プロシェアリング白書2026と株式会社サーキュレーションの概要
| 項目 | 詳細 |
|---|---|
| 白書名 | プロシェアリング白書2026 |
| 発刊日 | 2026年6月19日 |
| 発行回数 | 6回目(2020年12月以来) |
| 法人調査期間 | 2025年12月25日(木)〜2026年1月5日(月) |
| 法人調査対象 | 5年以内に外部のプロまたは専門企業に業務を依頼またはアドバイスを求めた/求めることがある会社員 |
| 法人有効回答数 | 300名(スクリーニング調査:5,478サンプル) |
| プロ人材調査期間 | 2025年12月26日(金)〜2026年1月5日(月) |
| プロ人材調査対象 | 1年以内に特定領域の業務を副業・フリーランスまたは起業した会社で受けたことがある人 |
| プロ人材有効回答数 | 500名(スクリーニング:9,865サンプル) |
| 調査機関 | エクスクリエ社(パネル調査) |
| 会社名 | 株式会社サーキュレーション |
| 代表者 | 代表取締役社長 福田 悠 |
| 設立 | 2014年1月6日 |
| 所在地 | 東京都渋⾕区神宮前3-21-5 サーキュレーションビルForPro |
| 登録プロ人材数 | 33,999名(20代から70代) |
| 導入実績 | 6,069社/24,772プロジェクト(2026年1月末時点) |
trends編集部の一言
該当プロ人材と非稼働層の生成AI活用に約20ptもの差がついているという数字は、業界を問わず、示唆に富んでいます。

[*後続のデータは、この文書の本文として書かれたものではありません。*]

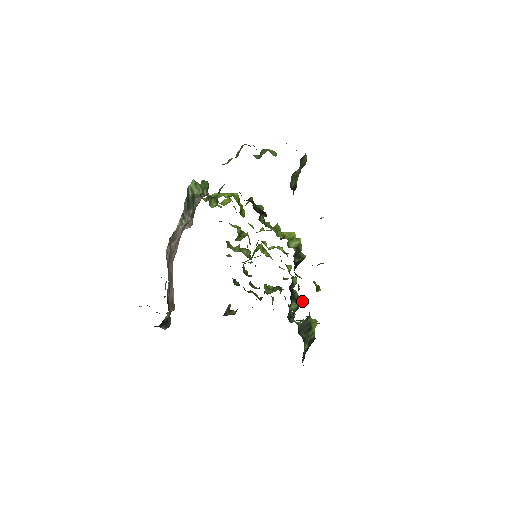
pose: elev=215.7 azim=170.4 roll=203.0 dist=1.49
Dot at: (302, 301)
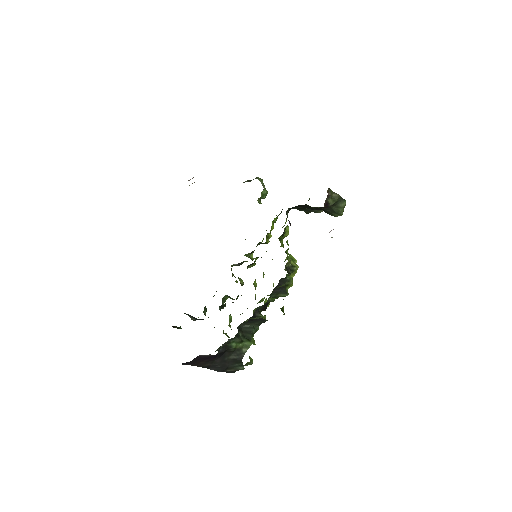
Dot at: occluded
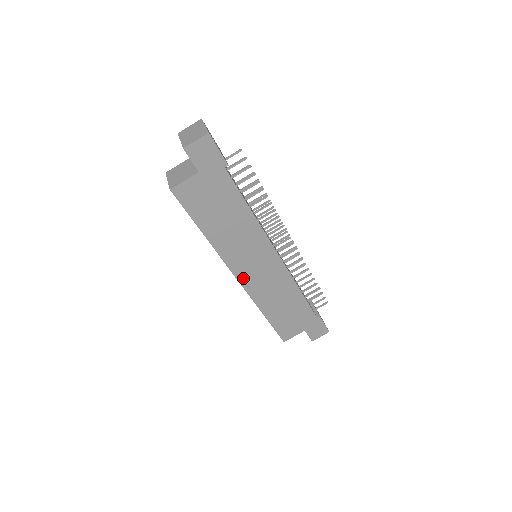
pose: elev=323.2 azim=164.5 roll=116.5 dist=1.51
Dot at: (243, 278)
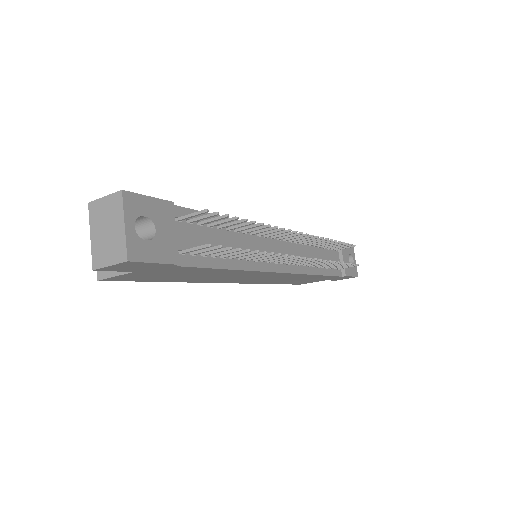
Dot at: (237, 282)
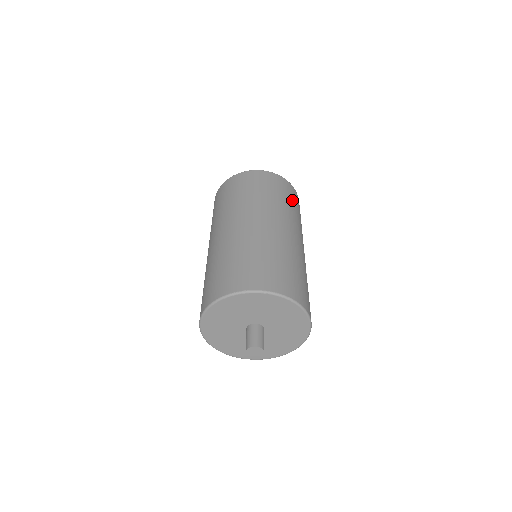
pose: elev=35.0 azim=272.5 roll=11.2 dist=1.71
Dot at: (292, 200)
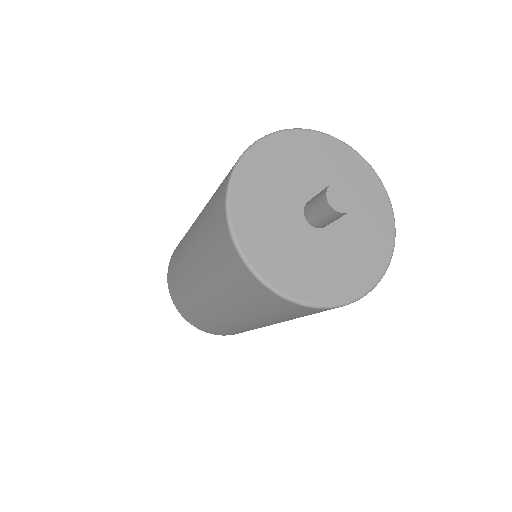
Dot at: occluded
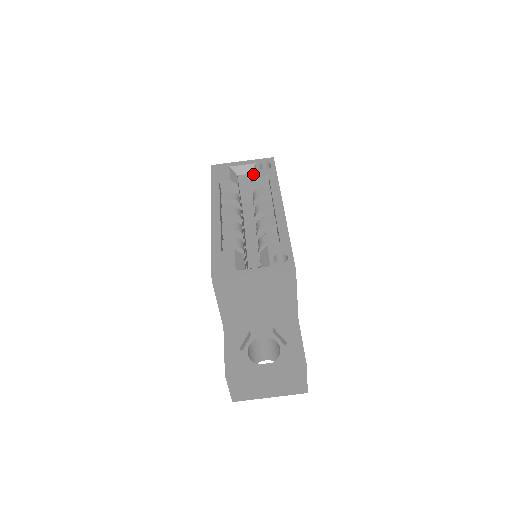
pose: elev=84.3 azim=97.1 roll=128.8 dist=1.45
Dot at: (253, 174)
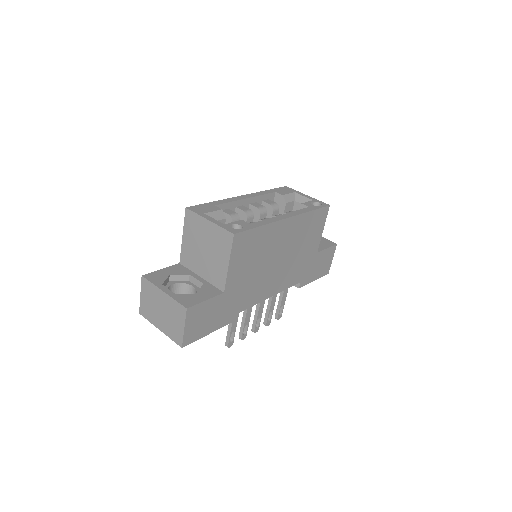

マーケティングの現場でも、生成AIを使いこなして戦略立案に時間を充てている人材と、まだ試行段階にとどまっている人材との間で、アウトプットの質と量に差が生まれている実態が広がってきました。
「AI活用は必須条件」と答えたプロが42.8%に上る一方で、非稼働層との差が開いているという構造は、ツールの存在を知っているだけでは不十分であることを示しています。業務に組み込んで使いこなせているかどうかが市場価値に直結しつつある点は、外部プロ人材の評価基準として今後ますます重視されるでしょう。
業界全体としては、候補者のAIリテラシー評価への関心が高まりつつあり、外部プロ人材の選定基準そのものが再定義されていく動向として注目されます。